── TEXTO EXTRAÍDO

Mas é verdade Alexandra, falta “coerência à narração” do Pântano. No entanto o filme está “suficientemente construído”. A lógica desse raciocínio está errada. Passo a argumentar: a história,... mas, há história no filme? Tudo nos prepara para algo que vai acontecer e quando acontece o filme acaba. Há história no filme? Uma história geralmente divide-se em partes, mais ou menos claras, e no fim podemos tirar conclusões. D’ O Pântano nada podemos concluir. Como a nossa vida, é fragmentado e inconclusivo. A montagem e os movimentos de câmara reforçam esse sentimento precário. Ninguém consegue evitar o acidente porque ninguém sabe o que vai acontecer (talvez, como tu dizes, se ouvissem os sons pudessem prever) e no entanto logo no início do filme há duas pistas: Mecha cai e Luciano corta-se, ambos vão ao hospital. É essa a história? A queda? Em vários actos? Até à queda fortuita que é o verdadeiro pântano. Mais do que a velhice ou o álcool, o racismo ou a incompreensão.
Como a vaca que se afunda nas areias, não há retorno. Como é que poderia haver coerência no relato da morte de uma criança?
No fim até a santa do reservatório de água se recusa a Momi.

────

ATIVIDADE A: Segundo o comentário sobre o filme O Pântano, que duas pistas surgem logo no início do filme?
ATIVIDADE B: Dê continuidade ao comentário sobre o filme O Pântano a partir da última frase apresentada.
As linhas de dados não têm qualquer relação com o comentário sobre o filme O Pântano.

── REGISTOS EXTRAÍDOS

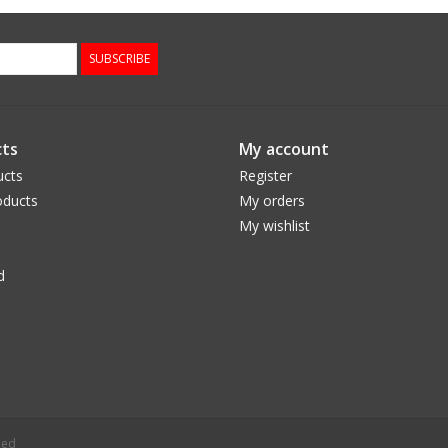
SUBSCRIBE
ts
My account
ucts
Register
ducts
My orders
My wishlist
d
eed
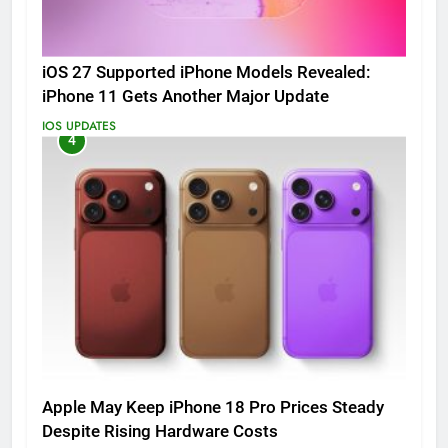
iOS 27 Supported iPhone Models Revealed:
iPhone 11 Gets Another Major Update
IOS UPDATES
4
Apple May Keep iPhone 18 Pro Prices Steady
Despite Rising Hardware Costs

────

A SUA RESPOSTA A: Mecha cai e Luciano corta-se, e ambos vão ao hospital.

A SUA RESPOSTA B:
Lucretia Martel aprendeu bem as histórias da avó, sabe filmar o medo, a fragilidade e a morte: Os contos negros marcaram a minha infância. A minha avó contava-me as história de Horacio Quroga como se fossem histórias que ela inventava. São contos muito mórbidos. Quroga é muito popular na Argentina. Durante toda a minha infância não tinha bem a certeza se estas histórias eram ou não da minha família. E, verdade seja dita, olhando para a minha família não era de todo impossível. A presença ameaçadora dos animais no meu filme vem daí. O filme enraíza-se nos meus medos de infância.
Ainda ouço a mosca, uma mosca que volta e meia aparece no filme, mais do que as unhas do cão no chão. Esqueci o medo do cão mas não esqueci o zumbido da mosca.